Le Corbusier e la nascita dell’Architettura Moderna   

“La progettazione urbana nel suo insieme non è nient’altro che la sfera della propaganda della società moderna – cioè l’organizzazione della partecipazione a qualcosa cui è impossibile partecipare. Mantenere la fluidità del traffico è essenzialmente organizzare l’isolamento universale, è l’opposto di permettere alle persone di incontrarsi” – Kotanyi/Vaneigem, Unitary Urbanism, Internazionale Situazionista, 1961.

         Peysner descrive il ventesimo secolo come “il secolo delle masse, della scienza, della tecnologia, del trasporto di massa, della produzione e del consumo di massa, della comunicazione di massa”. In una società di massa, erano necessarie risposte nuove per problemi sociali urgenti. L’antica forma urbana non le forniva.

         Le Corbusier fu uno dei più importanti esponenti della moderna pianificazione urbana. Negli anni venti descrisse la vecchia architettura “premassificata” come “un ambiente vecchio ed ostile, un intollerabile tributo a uno spirito ormai morto e banali negozi dell’usato” (ma a me piacciono i negozi dell’usato!), in definitiva non adeguato allo spirito della nuova era produttiva.

         L’inaugurazione dello spirito della produzione di massa venne annunciato con gli squilli di tromba della scienza e della tecnologia, e glorificato come progressista e perfino rivoluzionario. Questo portò all’estetica della pianificazione urbana tipica dell’età dell’auto, esemplificata da Bauhaus e Le Corbusier. Quest’ultimo arrivò perfino a battezzare uno dei suoi palazzi standardizzati “Casa Citroen”, dal nome della casa automobilistica. Una casa diventava una macchina per vivere, una strada una fabbrica per produrre traffico, l’automobile l’incarnazione dello spirito del mondo. Tutto ciò crebbe all’interno dello “Stile Internazionale” uno stile moderno universalmente applicabile, riproducibile ovunque, trascendente tutte le culture nazionali, che creava una singola umanità unificata. Eccetto, forse, tutti coloro che non si adattavano a questo “brave new world”, alloggiati nelle moderne prigioni recentemente edificate. Rappresentazioni di questo tipo di architettura si possono osservare ovunque nel mondo, in qualunque posto appaiano dei disgustosi alveari a più piani. Dove, come scrive Veneigem “gli individui, generalmente isolati, possono osservare le loro stesse vite ridotte a infinite ripetizioni del medesimo gesto triviale, al termine del quali sono costretti a consumare spettacoli ugualmente ripetitivi”.

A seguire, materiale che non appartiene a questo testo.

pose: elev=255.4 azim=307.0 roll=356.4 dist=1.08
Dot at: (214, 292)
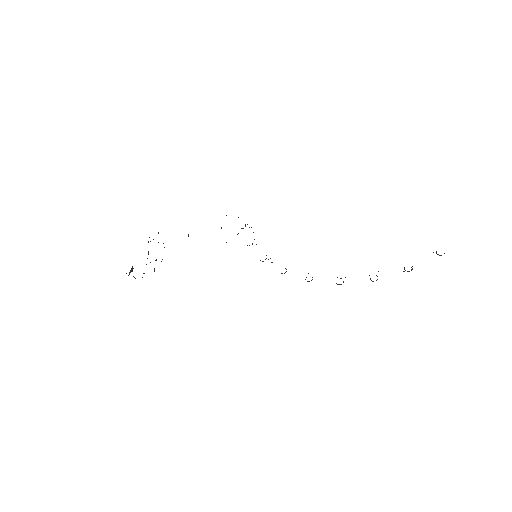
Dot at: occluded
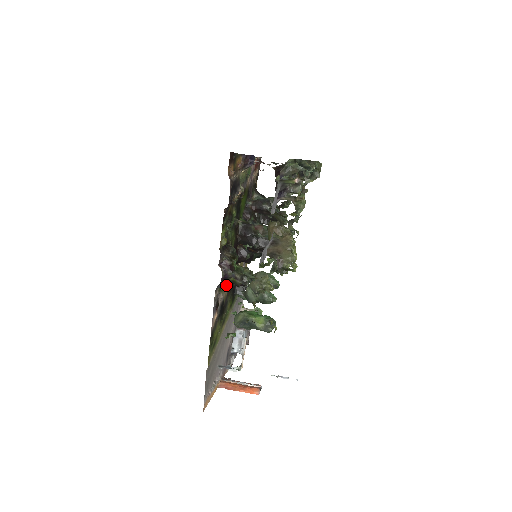
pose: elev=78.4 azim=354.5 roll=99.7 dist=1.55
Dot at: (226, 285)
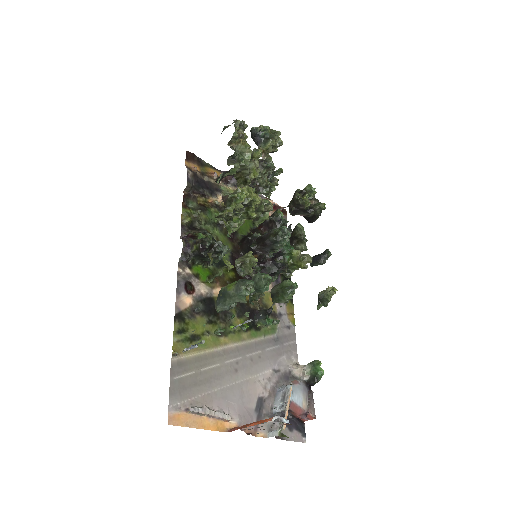
Dot at: (219, 286)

         Questa estetica dell’era dell’auto, combinata con la filosofia delle masse, elevò i modernisti al rango di profeti, introducendo la nuova età dell’uguaglianza e dell’abbondanza. In pratica incoraggiò il culto degli esperti e dei burocrati “che ottennero uno straordinario potere di comando e controllo all’interno dell’ambiente urbano”, come scrive David Harvey. La metafora della macchina venne utilizzata anche nelle discussioni politiche e filosofiche. “C’è una mentalità urbana che si distingue chiaramente da quella rurale”, scriveva il sociologo di Chicago Louis Wirth (1925). “L’uomo di città ragiona in termini meccanicistici, razionali, mentre il bifolco pensa in termini magico-naturalistici”. Quando la questione viene posta in questi termini, che possibilità di resistenza esiste, e con che scopo?

         La nascita del postmodernismo in architettura ha una data precisa. Alle 15.32 del 15 luglio 1972, il quartiere di Pritt-Igoe a St. Louis, un complesso progettato per la classe lavoratrice vincitore di molti premi, venne abbattuto perché inabitabile. Questa, dichiarò il critico architettonico Charles Jencks, era la “fine dello Stile Internazionale dell’Architettura Modernista”. Nel 1965 Bookchin aveva fatto una dichiarazione simile, questa volta (con molta speranza!) sulla morte di Autopoli: “La città e lo stato moderni, i sistemi razionalizzati di produzione di massa e l’organizzazione del lavoro basata sul sistema della catena di montaggio hanno tutti raggiunto i loro limiti. Sono strutture antiquate non solo perché erodono lo spirito e le capacità umane e svuotano la comunità di tutta la sua coesione, solidarietà e standard etici e culturali, ma perché minacciano le compatibilità del pianeta e tutti i suoi esseri viventi. Per questo ci troviamo davanti ad una scelta: la morte della Città Automobile o la morte della razza umana e di qualsiasi altra cosa sul pianeta”. Beh, forse…

 

Ma non sarà necessariamente così

         Un momento: tutto questo non è inevitabile. La forma socio-politica di una città non consegue direttamente dalla sua forma fisica. Le città pedonali hanno espresso forme di governo altamente autoritarie. In questi casi comunque, la particolare forma della città pedonale tende a corrispondere a un certo ideale religioso della monarchia. Ma anche nei casi di ordinamenti politici molto gerarchici alcune città pedonali avevano ancora un controllo economico decentralizzato e una vita sociale più partecipata. In paragone i tentativi per una vita sociale e politica più libera nelle moderne e frammentate città automobili sono molto difficili da realizzare se non completamente destinati all’insuccesso. Da qui il fallimento di molte rivoluzioni “socialiste”, legate come erano ad un modello industriale ormai superato. Per contro, le brevi rivoluzioni anarco-sindacali in vaste aree della Spagna degli anni ’30 dimostrano come possano emergere strutture non gerarchiche, più libere, anche nelle città industriali. Comunque, determinate forme urbane tendono a favorire fortemente l’emergere di precise strutture socio-politiche.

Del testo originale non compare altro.